In the case of a decision rejecting an application for access to Council documents on the basis of a statement that the documents are opinions on matters of law of the legal services of Community institutions, disclosure of which could be detrimental to the public interest both in `the maintenance of legal certainty and the stability of Community law', and in `the Council's being able to obtain independent legal advice', those reasons must be considered to be sufficient in the context of an application for interim measures. In particular, the absence of a reference, in the statement of reasons, to the specific effects of releasing documents having such a content does not, taken alone, render the statement of reasons inadequate.
5 On an initial examination in proceedings for interim relief, a refusal by the Council to grant access to the opinions of legal services of the Community institutions concerning particular draft legislation does not appear to be in breach of the Code of Conduct concerning public access to Council and Commission documents or of Decision 93/731 on public access to Council documents, in so far as that refusal is based on the requirement of ensuring `maintenance of legal certainty and stability of Community law' and also of ensuring that `the Council [is] able to obtain independent legal advice'.
On the one hand, such documents are merely working instruments, disclosure of which would result in the discussions and exchange of views within the institutions on the legality and scope of the legal measure to be adopted being made public, which could give rise to uncertainty with regard to the legality of Community measures and have a negative effect on the stability of the Community legal order and the proper functioning of the institutions, which are matters of public interest for which it is unquestionably necessary to have due regard. On the other hand, although those interests are not expressly referred to in the list of exceptions provided for in the Code of Conduct and Decision 93/731, which state that `[a]ccess to a Council document shall not be granted where its disclosure could undermine ... the protection of the public interest (public security, international relations, monetary stability, court proceedings, inspections and investigations) ...', it is clear from the tenor of the provision that it is the protection of the public interest in general which may justify refusal to grant access to documents, and accordingly it would not be right to limit the scope of the concept of the public interest by reducing it to the five cases set out in brackets, which represent only certain specific cases to which, clearly and unequivocally, only secondary importance is attached in relation to the general requirement that the public interest should be protected.

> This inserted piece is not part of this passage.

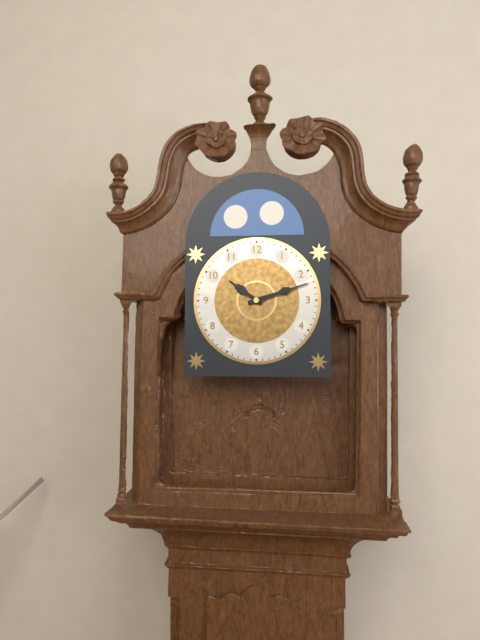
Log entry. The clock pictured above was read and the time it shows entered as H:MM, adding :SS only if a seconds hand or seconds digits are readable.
10:12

6 The measures which may be ordered in interlocutory proceedings are, on the one hand, provisional, in the sense that they must in principle cease to produce their effects as soon as final judgment is given in the case and must not in any way anticipate the Court's decision on the substance; on the other hand, they are ancillary in the sense that they must only seek to safeguard, during the course of the procedure before the Court, the interests of one of the parties to the proceedings in order to prevent the judgment in the main proceedings from being rendered illusory by being deprived of any practical effect.

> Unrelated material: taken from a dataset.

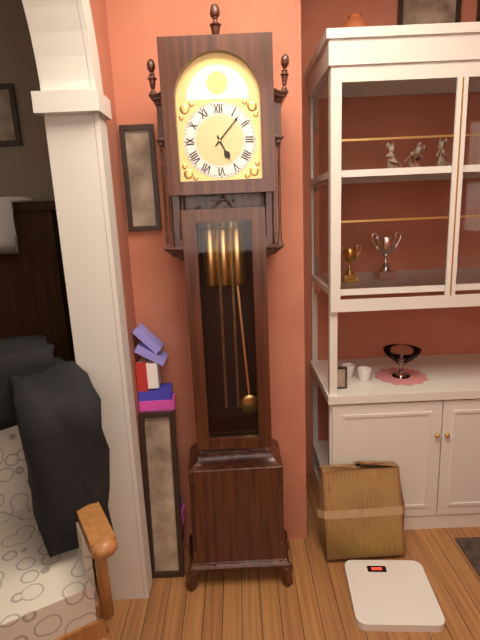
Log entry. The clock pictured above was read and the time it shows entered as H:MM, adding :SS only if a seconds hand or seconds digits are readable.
5:07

With regard to an application for interim measures asking that the Council should be directed to disclose to a national court and the parties to proceedings pending before that court certain documents of an internal nature, it follows, not only from the fact that disclosure of the documents in question would anticipate the judgment on the action for annulment, which is directed specifically against the decision rejecting the request for access to those documents, but also from the fact that disclosure would have effects which could not be definitively brought to an end when the judgment is delivered, that those measures cannot be described as provisional.